> Exercise goal
Only lines with the string "casing" should be returned from the data below.

Segment Open

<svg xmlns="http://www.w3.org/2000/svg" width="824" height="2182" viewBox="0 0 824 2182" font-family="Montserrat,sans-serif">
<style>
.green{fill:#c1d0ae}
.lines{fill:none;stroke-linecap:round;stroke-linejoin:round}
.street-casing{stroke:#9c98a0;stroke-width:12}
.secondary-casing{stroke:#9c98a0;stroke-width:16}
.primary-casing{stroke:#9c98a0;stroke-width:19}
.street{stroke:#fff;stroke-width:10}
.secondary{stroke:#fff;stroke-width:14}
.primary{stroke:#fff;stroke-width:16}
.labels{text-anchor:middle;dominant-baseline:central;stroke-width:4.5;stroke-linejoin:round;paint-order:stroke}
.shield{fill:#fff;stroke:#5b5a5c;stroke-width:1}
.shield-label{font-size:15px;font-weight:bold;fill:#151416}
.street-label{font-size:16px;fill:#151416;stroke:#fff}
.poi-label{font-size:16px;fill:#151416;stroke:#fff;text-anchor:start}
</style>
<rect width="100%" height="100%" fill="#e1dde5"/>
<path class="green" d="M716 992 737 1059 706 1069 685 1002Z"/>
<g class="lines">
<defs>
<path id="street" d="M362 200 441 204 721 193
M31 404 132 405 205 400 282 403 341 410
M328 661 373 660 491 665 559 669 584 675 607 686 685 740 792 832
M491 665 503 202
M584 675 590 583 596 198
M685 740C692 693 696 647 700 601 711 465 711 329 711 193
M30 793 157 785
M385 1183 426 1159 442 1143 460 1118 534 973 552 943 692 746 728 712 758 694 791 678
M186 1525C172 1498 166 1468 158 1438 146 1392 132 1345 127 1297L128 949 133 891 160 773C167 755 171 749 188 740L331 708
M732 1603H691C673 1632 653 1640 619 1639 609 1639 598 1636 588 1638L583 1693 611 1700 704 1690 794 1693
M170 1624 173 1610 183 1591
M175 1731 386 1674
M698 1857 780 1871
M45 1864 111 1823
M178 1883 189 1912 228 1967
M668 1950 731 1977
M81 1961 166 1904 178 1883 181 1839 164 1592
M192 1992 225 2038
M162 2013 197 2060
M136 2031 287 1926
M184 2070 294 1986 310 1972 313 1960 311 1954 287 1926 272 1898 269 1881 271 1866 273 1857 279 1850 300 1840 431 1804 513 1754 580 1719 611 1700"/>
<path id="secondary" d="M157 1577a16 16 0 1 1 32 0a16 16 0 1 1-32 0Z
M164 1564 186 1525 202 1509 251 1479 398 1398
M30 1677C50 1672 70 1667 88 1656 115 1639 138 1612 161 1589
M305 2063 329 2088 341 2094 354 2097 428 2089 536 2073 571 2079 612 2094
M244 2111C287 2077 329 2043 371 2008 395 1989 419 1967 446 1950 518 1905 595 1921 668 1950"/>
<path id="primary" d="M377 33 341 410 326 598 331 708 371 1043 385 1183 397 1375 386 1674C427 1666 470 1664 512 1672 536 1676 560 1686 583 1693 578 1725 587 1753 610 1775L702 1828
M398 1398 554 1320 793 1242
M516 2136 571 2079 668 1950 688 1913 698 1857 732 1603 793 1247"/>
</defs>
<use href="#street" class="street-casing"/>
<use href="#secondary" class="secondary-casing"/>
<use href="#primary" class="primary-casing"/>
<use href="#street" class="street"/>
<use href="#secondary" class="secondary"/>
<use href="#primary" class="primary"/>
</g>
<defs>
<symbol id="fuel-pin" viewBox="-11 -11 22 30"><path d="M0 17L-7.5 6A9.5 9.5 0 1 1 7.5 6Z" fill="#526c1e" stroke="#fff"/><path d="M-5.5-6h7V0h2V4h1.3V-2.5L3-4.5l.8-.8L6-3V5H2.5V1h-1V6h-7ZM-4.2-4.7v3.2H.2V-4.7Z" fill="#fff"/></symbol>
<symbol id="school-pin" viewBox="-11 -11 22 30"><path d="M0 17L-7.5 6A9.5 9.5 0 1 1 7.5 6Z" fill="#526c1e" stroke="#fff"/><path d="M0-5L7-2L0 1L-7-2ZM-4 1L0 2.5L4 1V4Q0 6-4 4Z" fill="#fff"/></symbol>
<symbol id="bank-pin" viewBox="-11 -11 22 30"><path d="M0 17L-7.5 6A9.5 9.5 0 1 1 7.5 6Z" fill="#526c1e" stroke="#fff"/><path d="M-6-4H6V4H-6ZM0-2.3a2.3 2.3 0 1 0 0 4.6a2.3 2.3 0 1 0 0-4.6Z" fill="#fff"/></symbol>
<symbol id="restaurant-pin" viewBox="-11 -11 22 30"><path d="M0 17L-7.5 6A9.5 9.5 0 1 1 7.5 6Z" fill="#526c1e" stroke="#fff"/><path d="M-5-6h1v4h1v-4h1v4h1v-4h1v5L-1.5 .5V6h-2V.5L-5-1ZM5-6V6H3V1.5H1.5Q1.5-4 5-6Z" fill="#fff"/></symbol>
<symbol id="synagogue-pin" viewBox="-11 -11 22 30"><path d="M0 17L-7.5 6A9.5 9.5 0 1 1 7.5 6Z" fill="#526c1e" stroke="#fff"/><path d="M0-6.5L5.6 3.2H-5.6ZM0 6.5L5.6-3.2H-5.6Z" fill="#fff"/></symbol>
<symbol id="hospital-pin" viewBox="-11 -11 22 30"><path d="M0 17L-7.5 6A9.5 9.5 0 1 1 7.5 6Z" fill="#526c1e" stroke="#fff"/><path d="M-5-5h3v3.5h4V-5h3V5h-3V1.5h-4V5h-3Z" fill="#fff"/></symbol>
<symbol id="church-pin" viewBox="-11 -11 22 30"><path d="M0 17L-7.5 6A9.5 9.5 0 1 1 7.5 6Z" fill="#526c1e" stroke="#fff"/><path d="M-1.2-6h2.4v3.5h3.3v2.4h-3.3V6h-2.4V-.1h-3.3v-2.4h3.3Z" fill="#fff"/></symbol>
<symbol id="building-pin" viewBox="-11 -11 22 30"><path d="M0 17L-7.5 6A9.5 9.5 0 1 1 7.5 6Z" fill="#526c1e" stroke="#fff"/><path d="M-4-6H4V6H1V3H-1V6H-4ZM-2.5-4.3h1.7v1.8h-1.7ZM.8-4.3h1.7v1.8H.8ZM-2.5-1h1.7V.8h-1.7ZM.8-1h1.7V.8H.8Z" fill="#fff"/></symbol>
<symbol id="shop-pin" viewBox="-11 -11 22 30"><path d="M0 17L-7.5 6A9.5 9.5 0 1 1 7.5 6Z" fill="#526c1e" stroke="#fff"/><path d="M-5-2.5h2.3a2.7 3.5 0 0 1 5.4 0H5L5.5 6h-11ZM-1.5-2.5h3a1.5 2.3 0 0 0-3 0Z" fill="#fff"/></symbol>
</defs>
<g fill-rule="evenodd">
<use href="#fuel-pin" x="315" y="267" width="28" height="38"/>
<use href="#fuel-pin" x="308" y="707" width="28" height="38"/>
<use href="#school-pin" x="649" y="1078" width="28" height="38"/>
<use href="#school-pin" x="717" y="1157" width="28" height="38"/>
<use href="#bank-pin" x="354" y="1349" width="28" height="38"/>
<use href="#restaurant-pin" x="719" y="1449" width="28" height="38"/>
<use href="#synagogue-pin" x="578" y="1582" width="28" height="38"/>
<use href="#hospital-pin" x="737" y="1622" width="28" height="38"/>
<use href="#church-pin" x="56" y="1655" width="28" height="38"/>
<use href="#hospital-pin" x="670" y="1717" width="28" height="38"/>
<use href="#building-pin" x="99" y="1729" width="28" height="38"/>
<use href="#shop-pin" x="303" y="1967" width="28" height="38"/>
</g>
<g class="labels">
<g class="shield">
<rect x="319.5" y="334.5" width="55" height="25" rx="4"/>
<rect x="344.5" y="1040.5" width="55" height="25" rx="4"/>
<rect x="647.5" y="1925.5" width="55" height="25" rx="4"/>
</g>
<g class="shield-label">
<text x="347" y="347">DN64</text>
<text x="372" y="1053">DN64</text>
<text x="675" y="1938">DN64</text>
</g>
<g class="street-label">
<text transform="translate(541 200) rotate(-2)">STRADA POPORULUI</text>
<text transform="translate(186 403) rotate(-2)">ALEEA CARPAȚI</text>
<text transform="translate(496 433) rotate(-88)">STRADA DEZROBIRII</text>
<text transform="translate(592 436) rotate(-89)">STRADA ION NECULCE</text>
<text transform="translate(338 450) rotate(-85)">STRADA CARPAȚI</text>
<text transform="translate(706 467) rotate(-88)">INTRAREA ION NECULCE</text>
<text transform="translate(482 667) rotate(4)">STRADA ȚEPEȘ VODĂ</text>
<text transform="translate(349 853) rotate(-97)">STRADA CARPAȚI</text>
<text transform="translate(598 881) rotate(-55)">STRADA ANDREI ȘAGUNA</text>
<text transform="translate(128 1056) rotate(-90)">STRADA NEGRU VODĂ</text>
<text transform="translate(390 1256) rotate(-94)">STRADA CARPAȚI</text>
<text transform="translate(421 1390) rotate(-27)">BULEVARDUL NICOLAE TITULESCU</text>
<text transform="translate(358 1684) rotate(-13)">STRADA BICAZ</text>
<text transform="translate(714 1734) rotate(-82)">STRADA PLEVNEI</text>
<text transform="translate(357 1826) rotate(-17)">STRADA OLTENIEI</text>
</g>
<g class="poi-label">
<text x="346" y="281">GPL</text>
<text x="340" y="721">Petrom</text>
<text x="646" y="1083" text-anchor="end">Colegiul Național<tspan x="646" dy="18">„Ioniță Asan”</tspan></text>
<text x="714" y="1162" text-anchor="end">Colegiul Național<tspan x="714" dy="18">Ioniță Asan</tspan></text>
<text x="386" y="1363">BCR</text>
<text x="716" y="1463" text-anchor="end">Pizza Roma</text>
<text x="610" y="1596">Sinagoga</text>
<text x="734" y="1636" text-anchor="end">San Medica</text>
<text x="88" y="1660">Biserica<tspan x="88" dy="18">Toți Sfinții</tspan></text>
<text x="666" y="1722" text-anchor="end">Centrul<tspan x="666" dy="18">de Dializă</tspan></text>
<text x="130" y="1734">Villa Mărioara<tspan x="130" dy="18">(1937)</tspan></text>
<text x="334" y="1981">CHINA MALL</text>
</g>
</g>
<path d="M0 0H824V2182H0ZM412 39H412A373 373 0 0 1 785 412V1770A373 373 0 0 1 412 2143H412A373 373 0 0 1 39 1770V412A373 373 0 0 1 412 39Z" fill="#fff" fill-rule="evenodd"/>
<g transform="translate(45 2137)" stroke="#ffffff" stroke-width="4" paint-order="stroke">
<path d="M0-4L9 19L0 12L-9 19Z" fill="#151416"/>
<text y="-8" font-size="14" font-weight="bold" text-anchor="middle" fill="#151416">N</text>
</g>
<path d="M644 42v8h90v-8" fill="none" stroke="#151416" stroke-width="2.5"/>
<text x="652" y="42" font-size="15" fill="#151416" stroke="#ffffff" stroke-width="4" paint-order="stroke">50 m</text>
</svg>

Segment Closed

> Solved problem
.street-casing{stroke:#9c98a0;stroke-width:12}
.secondary-casing{stroke:#9c98a0;stroke-width:16}
.primary-casing{stroke:#9c98a0;stroke-width:19}
<use href="#street" class="street-casing"/>
<use href="#secondary" class="secondary-casing"/>
<use href="#primary" class="primary-casing"/>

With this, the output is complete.